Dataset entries

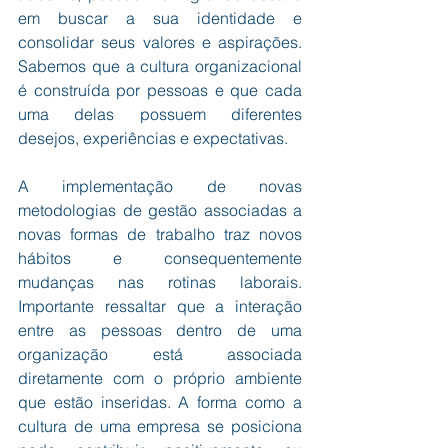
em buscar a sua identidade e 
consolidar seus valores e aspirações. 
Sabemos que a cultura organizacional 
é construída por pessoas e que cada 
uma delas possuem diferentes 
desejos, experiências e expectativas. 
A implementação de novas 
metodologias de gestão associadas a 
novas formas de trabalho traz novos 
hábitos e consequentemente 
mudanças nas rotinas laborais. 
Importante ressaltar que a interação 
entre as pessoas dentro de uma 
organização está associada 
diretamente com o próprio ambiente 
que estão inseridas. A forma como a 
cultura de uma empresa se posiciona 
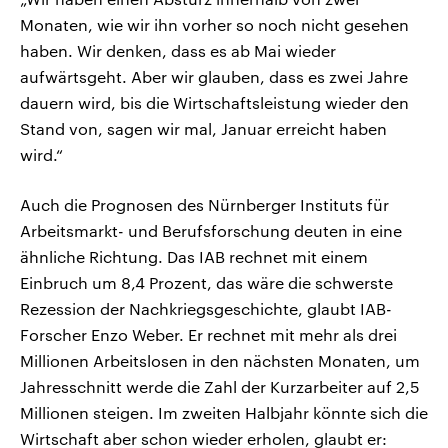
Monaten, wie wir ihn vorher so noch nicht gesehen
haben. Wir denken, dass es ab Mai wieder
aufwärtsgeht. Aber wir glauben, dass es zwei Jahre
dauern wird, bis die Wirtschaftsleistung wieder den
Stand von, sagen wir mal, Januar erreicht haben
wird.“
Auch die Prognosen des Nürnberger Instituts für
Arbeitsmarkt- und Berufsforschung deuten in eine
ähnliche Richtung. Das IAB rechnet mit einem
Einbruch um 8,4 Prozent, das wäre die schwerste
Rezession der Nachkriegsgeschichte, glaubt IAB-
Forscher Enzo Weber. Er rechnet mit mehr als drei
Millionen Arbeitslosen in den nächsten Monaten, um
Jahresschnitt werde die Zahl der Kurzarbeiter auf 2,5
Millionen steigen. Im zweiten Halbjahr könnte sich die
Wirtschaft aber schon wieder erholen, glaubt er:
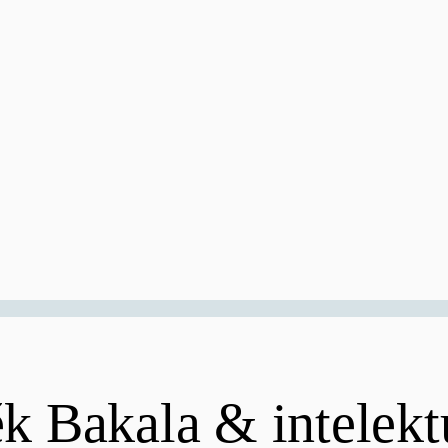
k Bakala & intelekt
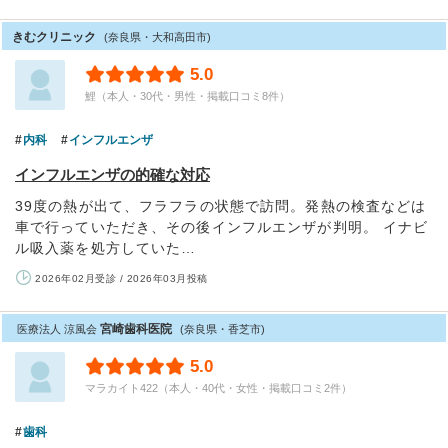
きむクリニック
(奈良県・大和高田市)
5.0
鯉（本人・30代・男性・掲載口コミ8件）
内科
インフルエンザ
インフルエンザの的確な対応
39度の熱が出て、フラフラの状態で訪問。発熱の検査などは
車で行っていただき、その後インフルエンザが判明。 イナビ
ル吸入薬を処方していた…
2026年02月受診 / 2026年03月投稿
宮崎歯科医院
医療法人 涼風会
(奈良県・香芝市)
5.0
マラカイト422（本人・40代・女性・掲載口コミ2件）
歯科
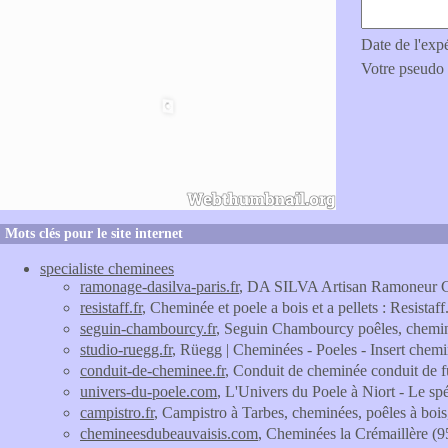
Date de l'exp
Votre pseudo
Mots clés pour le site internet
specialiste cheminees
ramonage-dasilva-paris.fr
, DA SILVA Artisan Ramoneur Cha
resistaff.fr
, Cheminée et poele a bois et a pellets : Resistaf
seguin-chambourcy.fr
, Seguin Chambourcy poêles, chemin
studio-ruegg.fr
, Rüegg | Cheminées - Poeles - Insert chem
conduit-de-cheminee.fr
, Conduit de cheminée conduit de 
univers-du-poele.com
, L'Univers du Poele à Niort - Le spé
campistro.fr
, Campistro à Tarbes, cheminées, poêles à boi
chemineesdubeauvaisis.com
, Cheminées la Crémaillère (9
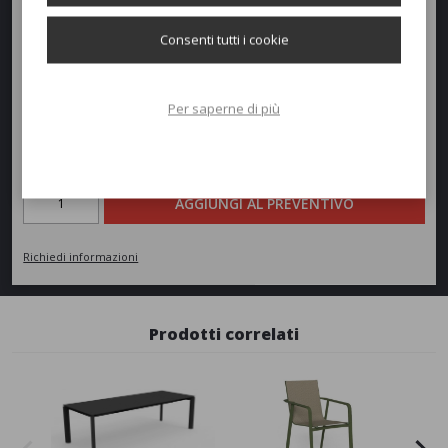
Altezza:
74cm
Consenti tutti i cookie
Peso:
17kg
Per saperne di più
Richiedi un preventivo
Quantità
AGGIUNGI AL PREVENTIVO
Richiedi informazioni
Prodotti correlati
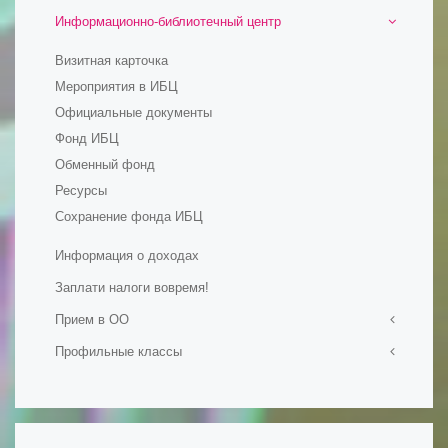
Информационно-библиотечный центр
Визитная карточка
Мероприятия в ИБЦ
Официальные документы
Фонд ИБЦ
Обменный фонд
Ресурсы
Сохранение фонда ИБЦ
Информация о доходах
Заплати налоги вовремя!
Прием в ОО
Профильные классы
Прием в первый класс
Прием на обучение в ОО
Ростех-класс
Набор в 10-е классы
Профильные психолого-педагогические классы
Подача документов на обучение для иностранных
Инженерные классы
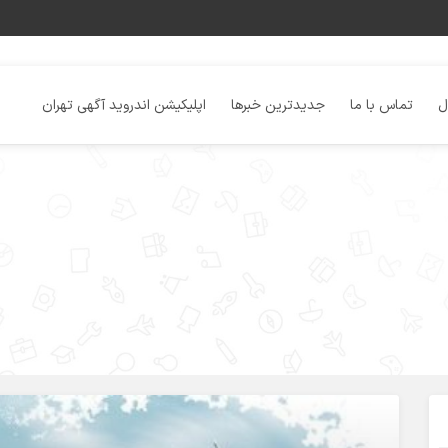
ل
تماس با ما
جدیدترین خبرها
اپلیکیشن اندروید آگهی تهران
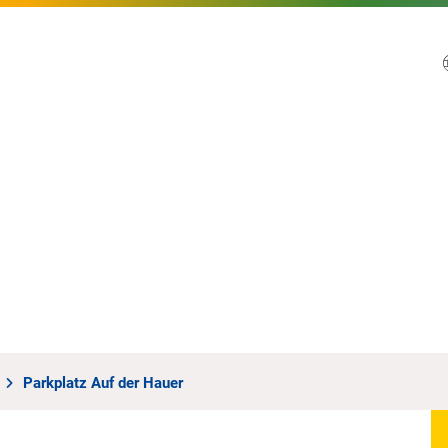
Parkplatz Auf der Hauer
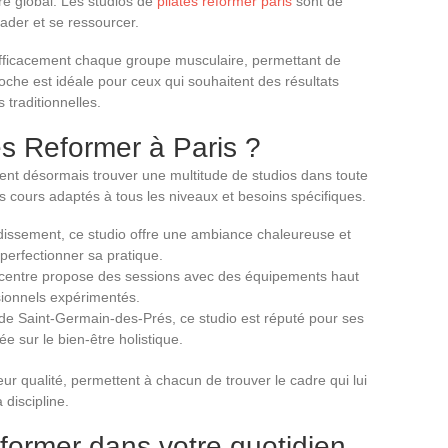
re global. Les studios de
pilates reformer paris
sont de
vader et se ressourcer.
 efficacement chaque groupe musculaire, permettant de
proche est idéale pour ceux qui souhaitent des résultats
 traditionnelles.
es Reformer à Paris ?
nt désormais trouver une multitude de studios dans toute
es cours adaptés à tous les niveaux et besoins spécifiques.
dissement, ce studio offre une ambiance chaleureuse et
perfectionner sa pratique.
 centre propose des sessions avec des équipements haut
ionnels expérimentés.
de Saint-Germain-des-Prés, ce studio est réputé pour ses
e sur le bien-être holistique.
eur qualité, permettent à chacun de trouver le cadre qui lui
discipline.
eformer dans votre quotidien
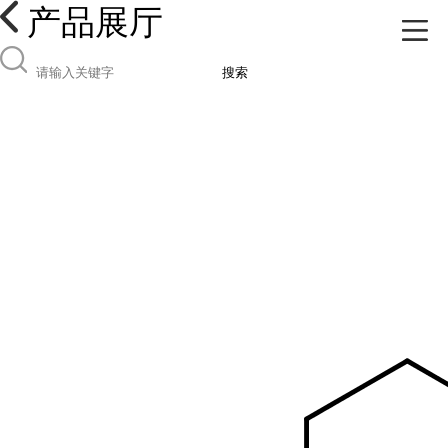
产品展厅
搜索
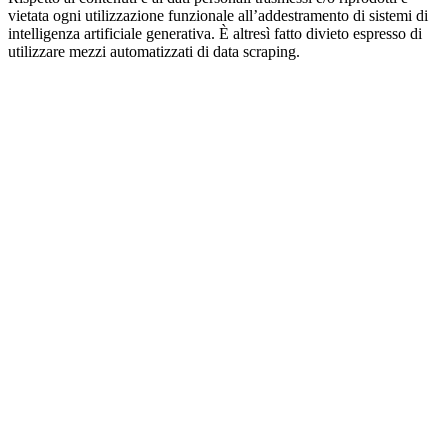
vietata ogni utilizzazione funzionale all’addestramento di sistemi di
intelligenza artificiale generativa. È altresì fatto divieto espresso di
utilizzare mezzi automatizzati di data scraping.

*Exercise:*
Render every line of text in the items above as a JSON list of strings, with one string per line, skipping any blank lines. Leave the pictures out of the answer.

*Answer area:*
[
  "em buscar a sua identidade e ",
  "consolidar seus valores e aspirações. ",
  "Sabemos que a cultura organizacional ",
  "é construída por pessoas e que cada ",
  "uma delas possuem diferentes ",
  "desejos, experiências e expectativas. ",
  "A implementação de novas ",
  "metodologias de gestão associadas a ",
  "novas formas de trabalho traz novos ",
  "hábitos e consequentemente ",
  "mudanças nas rotinas laborais. ",
  "Importante ressaltar que a interação ",
  "entre as pessoas dentro de uma ",
  "organização está associada ",
  "diretamente com o próprio ambiente ",
  "que estão inseridas. A forma como a ",
  "cultura de uma empresa se posiciona ",
  "Monaten, wie wir ihn vorher so noch nicht gesehen",
  "haben. Wir denken, dass es ab Mai wieder",
  "aufwärtsgeht. Aber wir glauben, dass es zwei Jahre",
  "dauern wird, bis die Wirtschaftsleistung wieder den",
  "Stand von, sagen wir mal, Januar erreicht haben",
  "wird.“",
  "Auch die Prognosen des Nürnberger Instituts für",
  "Arbeitsmarkt- und Berufsforschung deuten in eine",
  "ähnliche Richtung. Das IAB rechnet mit einem",
  "Einbruch um 8,4 Prozent, das wäre die schwerste",
  "Rezession der Nachkriegsgeschichte, glaubt IAB-",
  "Forscher Enzo Weber. Er rechnet mit mehr als drei",
  "Millionen Arbeitslosen in den nächsten Monaten, um",
  "Jahresschnitt werde die Zahl der Kurzarbeiter auf 2,5",
  "Millionen steigen. Im zweiten Halbjahr könnte sich die",
  "Wirtschaft aber schon wieder erholen, glaubt er:",
  "k Bakala & intelekt",
  "きむクリニック",
  "(奈良県・大和高田市)",
  "5.0",
  "鯉（本人・30代・男性・掲載口コミ8件）",
  "内科",
  "インフルエンザ",
  "インフルエンザの的確な対応",
  "39度の熱が出て、フラフラの状態で訪問。発熱の検査などは",
  "車で行っていただき、その後インフルエンザが判明。 イナビ",
  "ル吸入薬を処方していた…",
  "2026年02月受診 / 2026年03月投稿",
  "宮崎歯科医院",
  "医療法人 涼風会",
  "(奈良県・香芝市)",
  "5.0",
  "マラカイト422（本人・40代・女性・掲載口コミ2件）",
  "歯科",
  "Date de l'exp",
  "Votre pseudo",
  "Mots clés pour le site internet",
  "specialiste cheminees",
  "ramonage-dasilva-paris.fr",
  ", DA SILVA Artisan Ramoneur Cha",
  "resistaff.fr",
  ", Cheminée et poele a bois et a pellets : Resistaf",
  "seguin-chambourcy.fr",
  ", Seguin Chambourcy poêles, chemin",
  "studio-ruegg.fr",
  ", Rüegg | Cheminées - Poeles - Insert chem",
  "conduit-de-cheminee.fr",
  ", Conduit de cheminée conduit de ",
  "univers-du-poele.com",
  ", L'Univers du Poele à Niort - Le spé",
  "campistro.fr",
  ", Campistro à Tarbes, cheminées, poêles à boi",
  "chemineesdubeauvaisis.com",
  ", Cheminées la Crémaillère (9",
  "Altezza:",
  "74cm",
  "Consenti tutti i cookie",
  "Peso:",
  "17kg",
  "Per saperne di più",
  "Richiedi un preventivo",
  "Quantità",
  "AGGIUNGI AL PREVENTIVO",
  "Richiedi informazioni",
  "Prodotti correlati",
  "Информационно-библиотечный центр",
  "Визитная карточка",
  "Мероприятия в ИБЦ",
  "Официальные документы",
  "Фонд ИБЦ",
  "Обменный фонд",
  "Ресурсы",
  "Сохранение фонда ИБЦ",
  "Информация о доходах",
  "Заплати налоги вовремя!",
  "Прием в ОО",
  "Профильные классы",
  "Прием в первый класс",
  "Прием на обучение в ОО",
  "Ростех-класс",
  "Набор в 10-е классы",
  "Профильные психолого-педагогические классы",
  "Подача документов на обучение для иностранных",
  "Инженерные классы",
  "ل",
  "تماس با ما",
  "جدیدترین خبرها",
  "اپلیکیشن اندروید آگهی تهران",
  "Parkplatz Auf der Hauer",
  "re global. Les studios de",
  "pilates reformer paris",
  "sont de",
  "vader et se ressourcer.",
  " efficacement chaque groupe musculaire, permettant de",
  "proche est idéale pour ceux qui souhaitent des résultats",
  " traditionnelles.",
  "es Reformer à Paris ?",
  "nt désormais trouver une multitude de studios dans toute",
  "es cours adaptés à tous les niveaux et besoins spécifiques.",
  "dissement, ce studio offre une ambiance chaleureuse et",
  "perfectionner sa pratique.",
  " centre propose des sessions avec des équipements haut",
  "ionnels expérimentés.",
  "de Saint-Germain-des-Prés, ce studio est réputé pour ses",
  "e sur le bien-être holistique.",
  "eur qualité, permettent à chacun de trouver le cadre qui lui",
  "discipline.",
  "eformer dans votre quotidien",
  "产品展厅",
  "搜索",
  "vietata ogni utilizzazione funzionale all’addestramento di sistemi di",
  "intelligenza artificiale generativa. È altresì fatto divieto espresso di",
  "utilizzare mezzi automatizzati di data scraping."
]